» Instructions for the task
An exact copy of the entries is needed, with every picture left out.
[Data for this exercise]
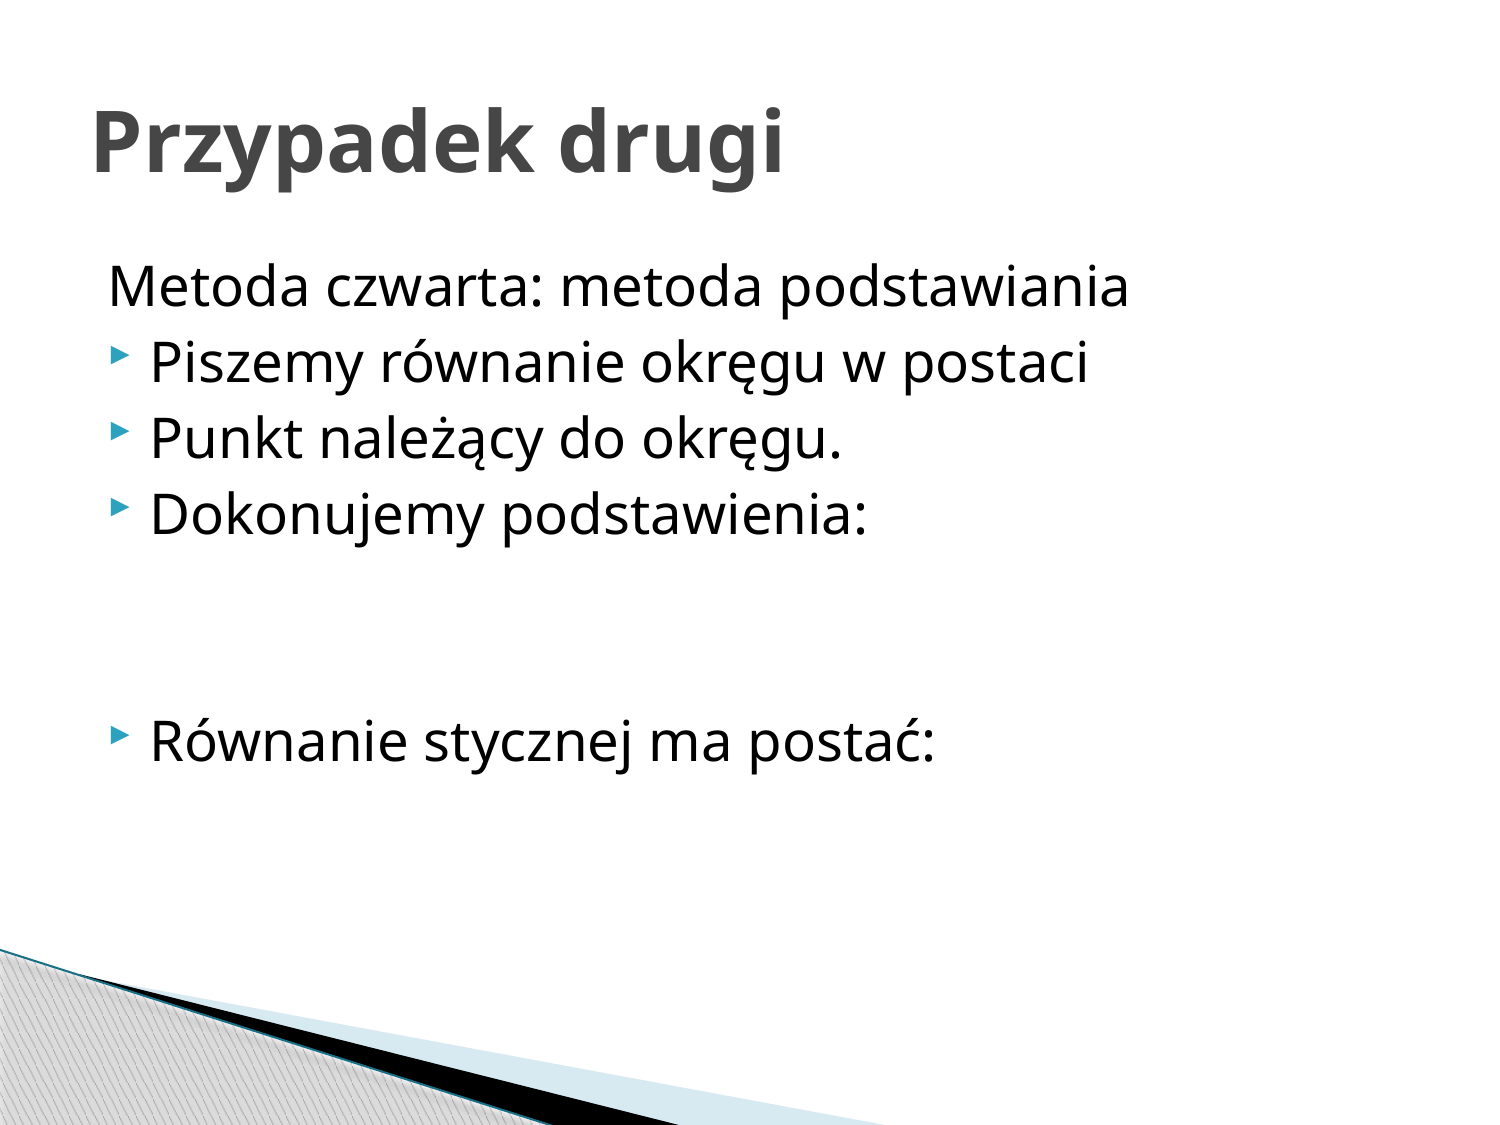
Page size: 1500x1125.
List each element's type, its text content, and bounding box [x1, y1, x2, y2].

title Przypadek drugi [75, 45, 1425, 233]
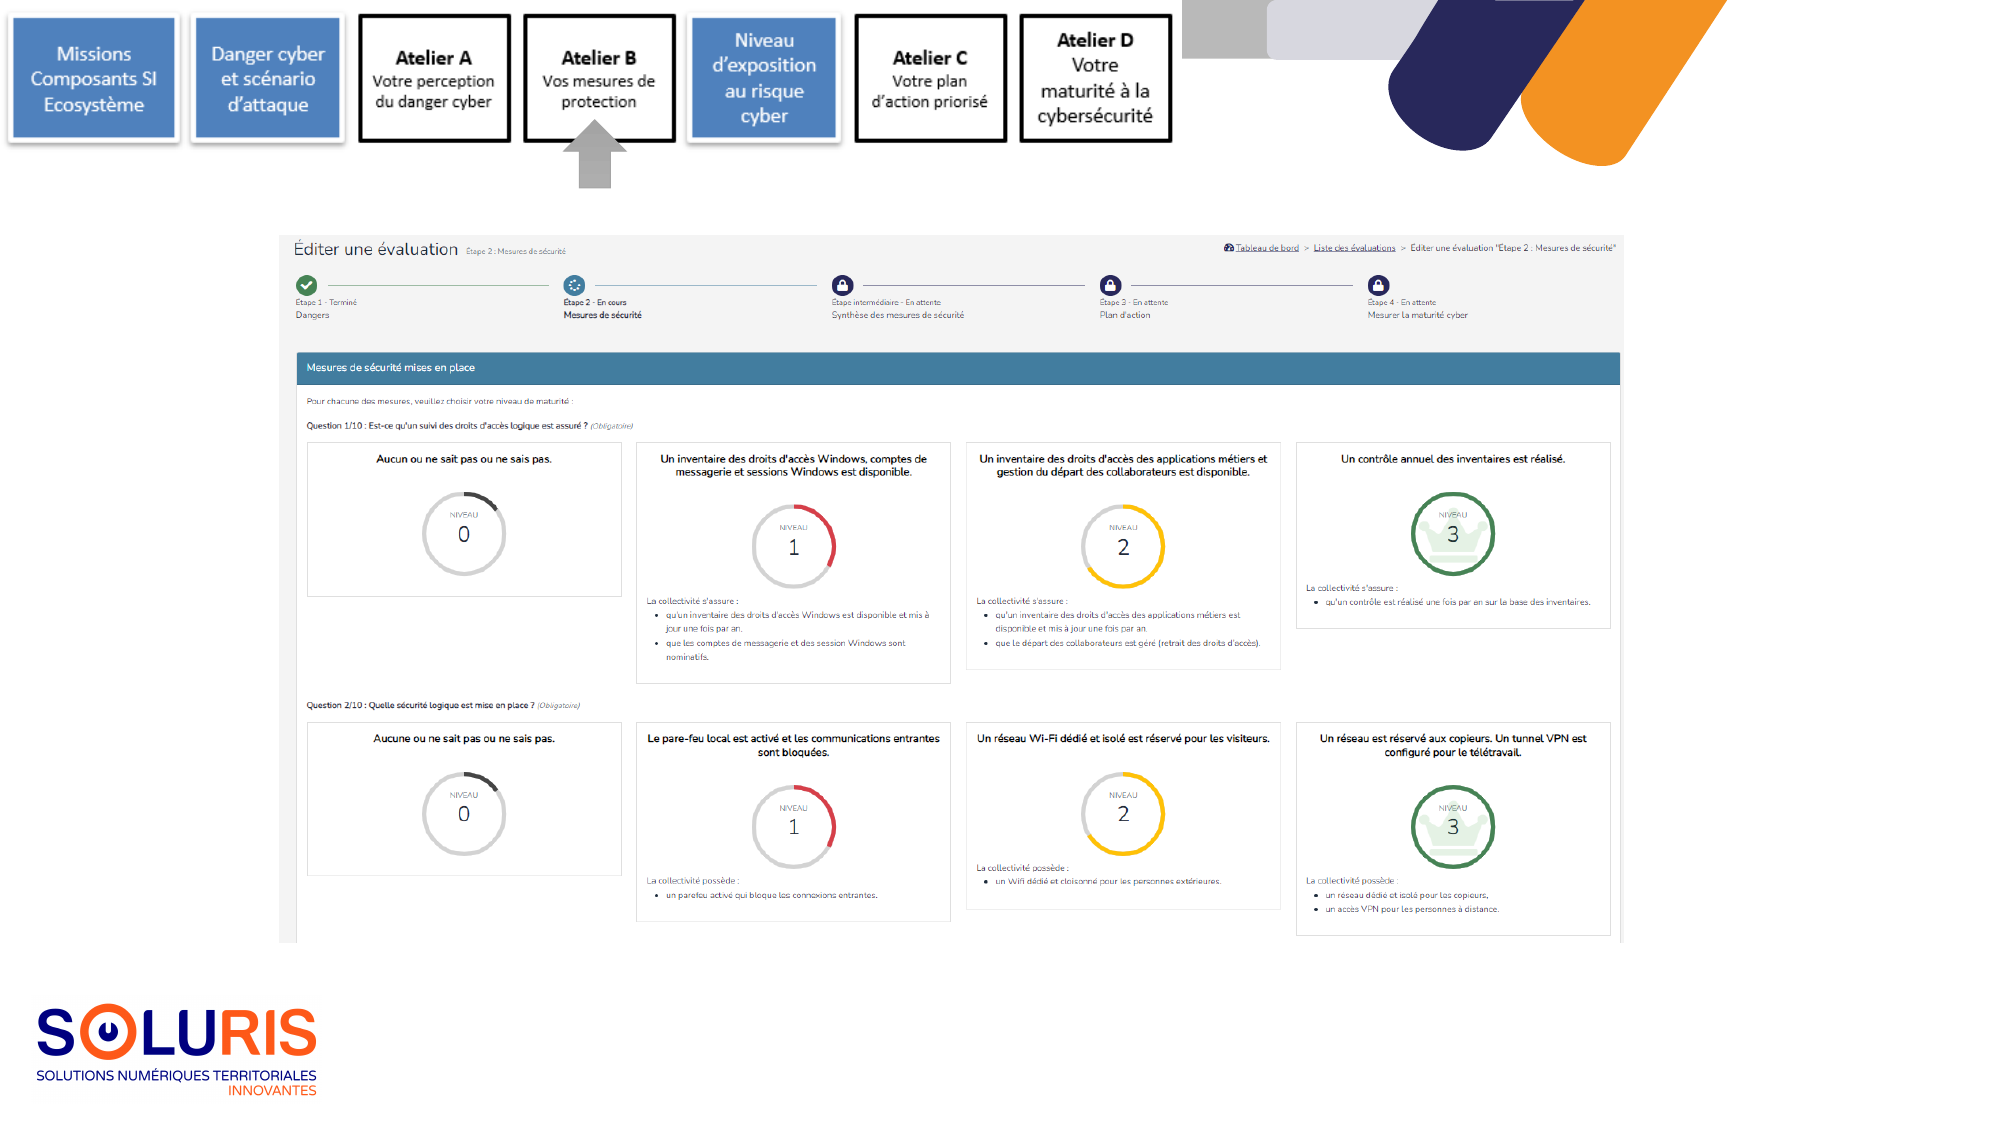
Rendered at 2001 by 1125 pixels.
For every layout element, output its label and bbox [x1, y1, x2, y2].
[/Data for this exercise]
» Exercise response
Page size: 1500x1125.
List each element's type, its text content, and bounding box [x1, y1, x2, y2].

title Przypadek drugi [75, 45, 1425, 233]
Rendered at 2001 by 1125 pixels.
For every layout element, output its label and bbox [x1, y1, x2, y2].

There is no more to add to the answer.